The possibility of electing smaller parties and independent candidates would mean more watchdogs on council, she noted.

Turnout in Montreal elections has varied between 30 and 50 per cent over the last 20 years. Public apathy allows corruption to flourish, Levy added.

In the 1990s, while member of a small reform party called Ecology Montreal, Levy co-wrote a proposal to introduce PR into Montreal’s electoral system.

The proposal seemed to die with the party, until Projet Montréal adopted it in its inaugural program in 2005. However, the party dropped PR from the program before the 2009 municipal election, leaving Cliche, Levy and other reformers frustrated.

Similarly, the now-defunct Montreal Citizens’ Movement dropped PR from its program when it was elected to city hall in 1986.

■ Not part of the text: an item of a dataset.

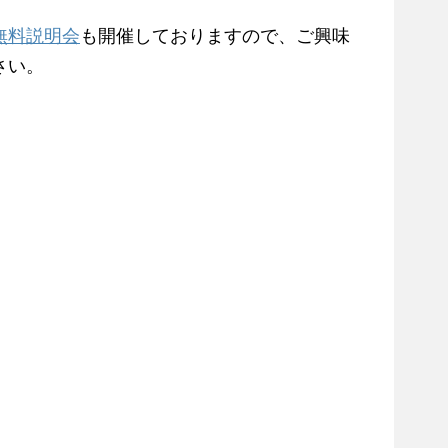
無料説明会
も開催しておりますので、ご興味
さい。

There are different forms of PR, and the easiest one to introduce in Montreal without an overhaul of the system would be mixed-member proportional, which exists in local elections in London, England, Levy said.
Under that system, Levy proposes 40 city councillors would be elected by district under the traditional first-past-the-post system. Meanwhile, another 20 would be elected citywide using PR.

“That’s a fairly simple system and easy enough to explain,” Levy said. The advantage is the 20 PR seats would compensate for the distortions of the first-past-the-post system, she said.

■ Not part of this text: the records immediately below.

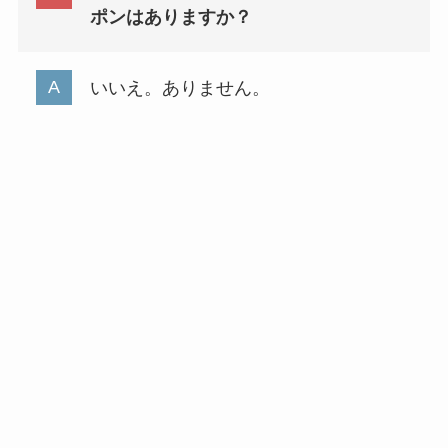
ポンはありますか？
いいえ。ありません。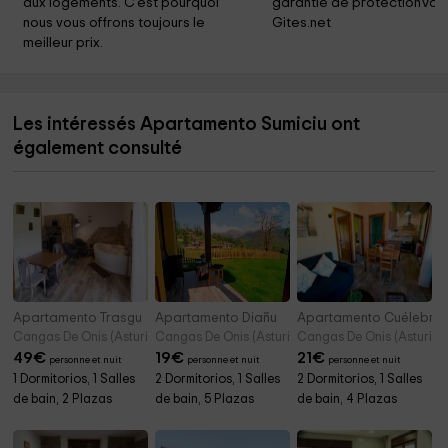
aux logements. C'est pourquoi 
garantie de protectionVoy
nous vous offrons toujours le 
Gites.net
meilleur prix.
Les intéressés Apartamento Sumiciu ont
également consulté
Apartamento Trasgu
Apartamento Diañu
Apartamento Cuélebre
Cangas De Onis (Asturies)
Cangas De Onis (Asturies)
Cangas De Onis (Asturies
49
€
19
€
21
€
personne et nuit
personne et nuit
personne et nuit
1 Dormitorios, 1 Salles
2 Dormitorios, 1 Salles
2 Dormitorios, 1 Salles
de bain, 2 Plazas
de bain, 5 Plazas
de bain, 4 Plazas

A more complicated system, but one that Cliche and Levy said they favour, is the single-transferable vote system. The system is less common, used in Ireland and Scotland, and for city and school board elections in Cambridge, Mass.

Under that system, each voter elects multiple candidates and ranks their order of preference on the ballot, placing a “1” by their first choice, “2” by their second choice and so on.

A winning threshold — the minimum number of votes needed to win a seat — is calculated based on the number of valid ballots cast and the number of seats to be filled. Any candidate on the list who exceeds the minimum gets elected. If a candidate gets more votes than the minimum, the surplus votes are transferred to voters’ next preference. If no candidate gets the minimum number of votes, the candidate with the fewest votes is eliminated from the list and their votes are transferred to the next preference of the electors who voted for the eliminated candidate.
No ballots are wasted because votes cast for a losing candidate as well as excess votes for a winning candidate are transferred to electors’ next-choice candidates.

Electoral reform is also a theme in Toronto, where city council made a groundbreaking decision in June to adopt a ranked ballot system that would see voters rank candidates in order of preference rather than marking off their top choice on the ballot.

But while the Toronto proposal, which has yet to be accepted by the Ontario legislature, may sound like the single-transferable vote, it’s still a winner-take-all system electing a single member per district.
Under Toronto’s proposal, which is also known as instant run-off, a candidate would have to garner a majority of votes and not just more votes than the second-place finisher to win a seat. If no candidate earns more than 50 per cent of the vote when all the first-place finishes are counted, the last-place candidate would be eliminated and the second choices of the voters who cast ballots in favour of that candidate would be allocated to the remaining candidates. The process of eliminating last-place finishers would continue until a candidate surpasses 50 per cent of the vote.